§ **EXERCISE GOAL**: How many lines below contain the word "productos"? Answer with that number alone.

§ **SOURCE RECORDS**:
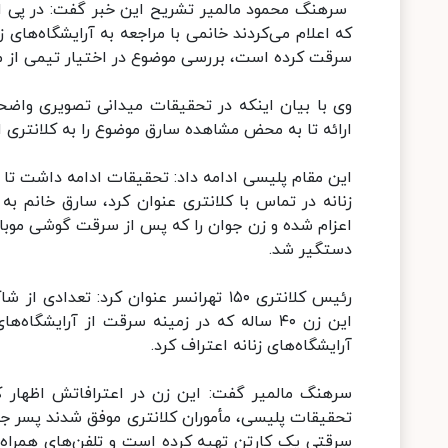
سرهنگ محمود مالمیر تشریح این خبر گفت: در پی اخبا
که اعلام می‌کردند خانمی با مراجعه به آرایشگاه‌های ز
سرقت کرده است، بررسی موضوع در اختیار تیمی از مأم
وی با بیان اینکه در تحقیقات میدانی تصویری واضحی 
ارائه تا به محض مشاهده سارق موضوع را به کلانتری ا
زنانه در تماس با کلانتری عنوان کرد، سارق خانم به
اعزام شده و زن جوان را که پس از سرقت گوشی موبای
دستگیر شد.
رئیس کلانتری ۱۵۰ تهرانسر عنوان کرد: تع
آرایشگاه‌های زنانه اعتراف کرد.
تحقیقات پلیسی، مأموران کلانتری موفق شدند پسر جوا
سرقتی یک کارتن تهیه کرده است و تلفن‌های همراه را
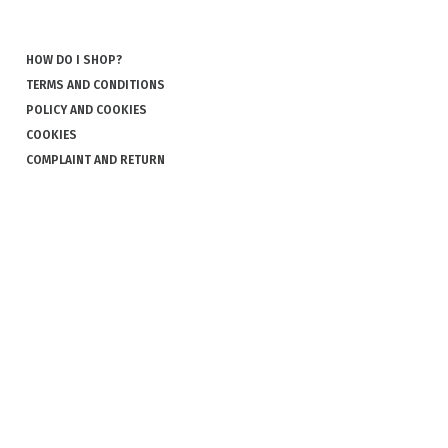
HOW DO I SHOP?
TERMS AND CONDITIONS
POLICY AND COOKIES
COOKIES
COMPLAINT AND RETURN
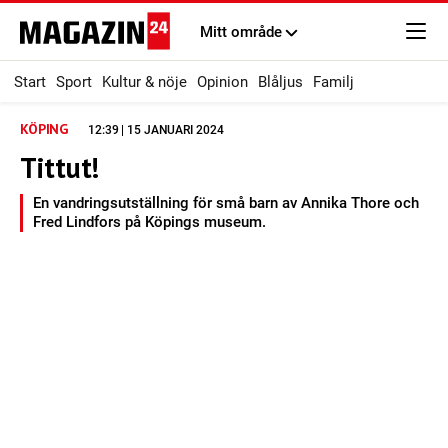
Mitt område
Start
Sport
Kultur & nöje
Opinion
Blåljus
Familj
KÖPING
12:39 | 15 JANUARI 2024
Tittut!
En vandringsutställning för små barn av Annika Thore och
Fred Lindfors på Köpings museum.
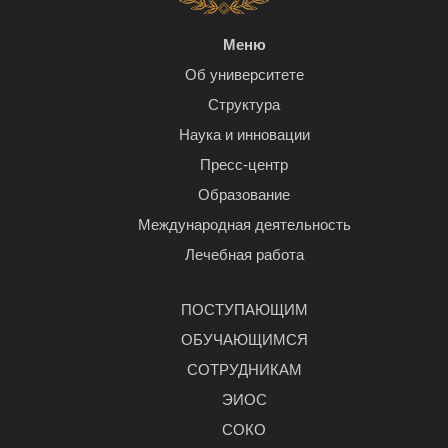
Меню
Об университете
Структура
Наука и инновации
Пресс-центр
Образование
Международная деятельность
Лечебная работа
ПОСТУПАЮЩИМ
ОБУЧАЮЩИМСЯ
СОТРУДНИКАМ
ЭИОС
СОКО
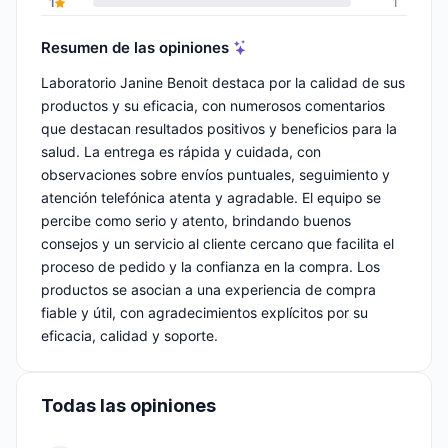
1
1
Resumen de las opiniones
Laboratorio Janine Benoit destaca por la calidad de sus
productos y su eficacia, con numerosos comentarios
que destacan resultados positivos y beneficios para la
salud. La entrega es rápida y cuidada, con
observaciones sobre envíos puntuales, seguimiento y
atención telefónica atenta y agradable. El equipo se
percibe como serio y atento, brindando buenos
consejos y un servicio al cliente cercano que facilita el
proceso de pedido y la confianza en la compra. Los
productos se asocian a una experiencia de compra
fiable y útil, con agradecimientos explícitos por su
eficacia, calidad y soporte.
Todas las opiniones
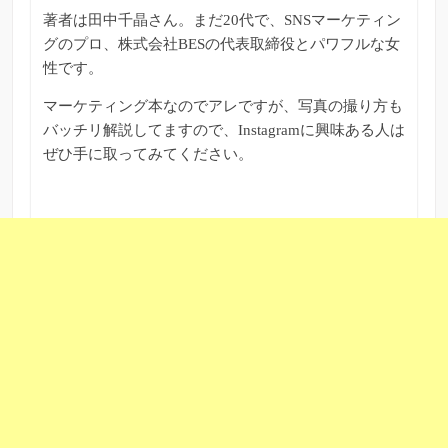
著者は田中千晶さん。まだ20代で、SNSマーケティン
グのプロ、株式会社BESの代表取締役とパワフルな女
性です。
マーケティング本なのでアレですが、写真の撮り方も
バッチリ解説してますので、Instagramに興味ある人は
ぜひ手に取ってみてください。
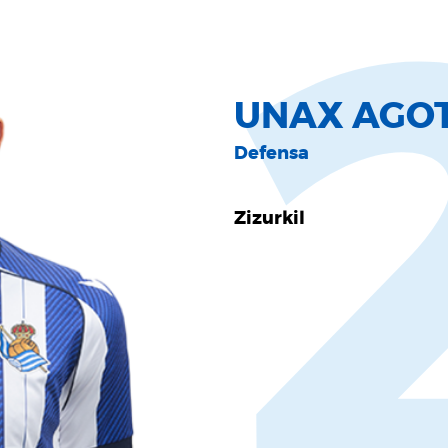
UNAX AGO
Defensa
Zizurkil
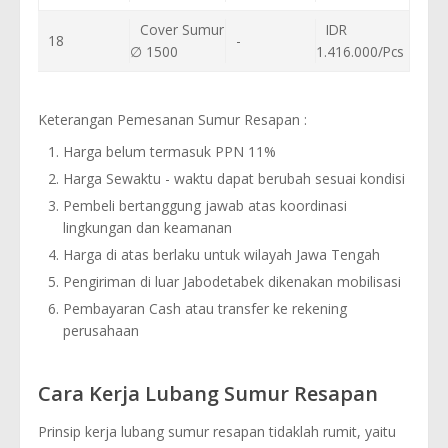
Cover Sumur
IDR
18
-
∅ 1500
1.416.000/Pcs
Keterangan Pemesanan Sumur Resapan :
Harga belum termasuk PPN 11%
Harga Sewaktu - waktu dapat berubah sesuai kondisi
Pembeli bertanggung jawab atas koordinasi
lingkungan dan keamanan
Harga di atas berlaku untuk wilayah Jawa Tengah
Pengiriman di luar Jabodetabek dikenakan mobilisasi
Pembayaran Cash atau transfer ke rekening
perusahaan
Cara Kerja Lubang Sumur Resapan
Prinsip kerja lubang sumur resapan tidaklah rumit, yaitu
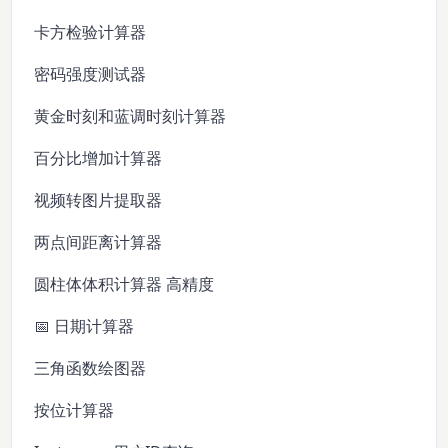
卡方检验计算器
密码强度测试器
黄金时刻和蓝调时刻计算器
百分比增加计算器
视频转图片提取器
两点间距离计算器
圆柱体体积计算器 高精度
📅 日期计算器
三角函数绘图器
按位计算器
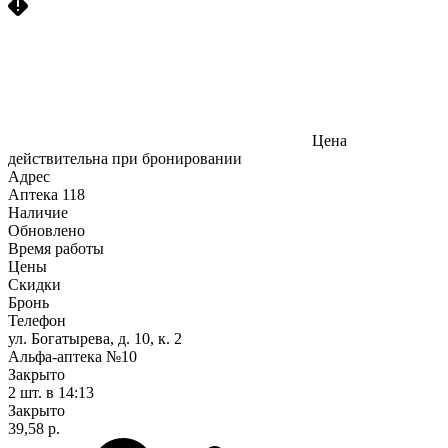
Цена
действительна при бронировании
Адрес
Аптека
118
Наличие
Обновлено
Время работы
Цены
Скидки
Бронь
Телефон
ул. Богатырева, д. 10, к. 2
Альфа-аптека №10
Закрыто
2 шт.
в 14:13
Закрыто
39,58 р.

§ **EXPECTED OUTPUT**: 2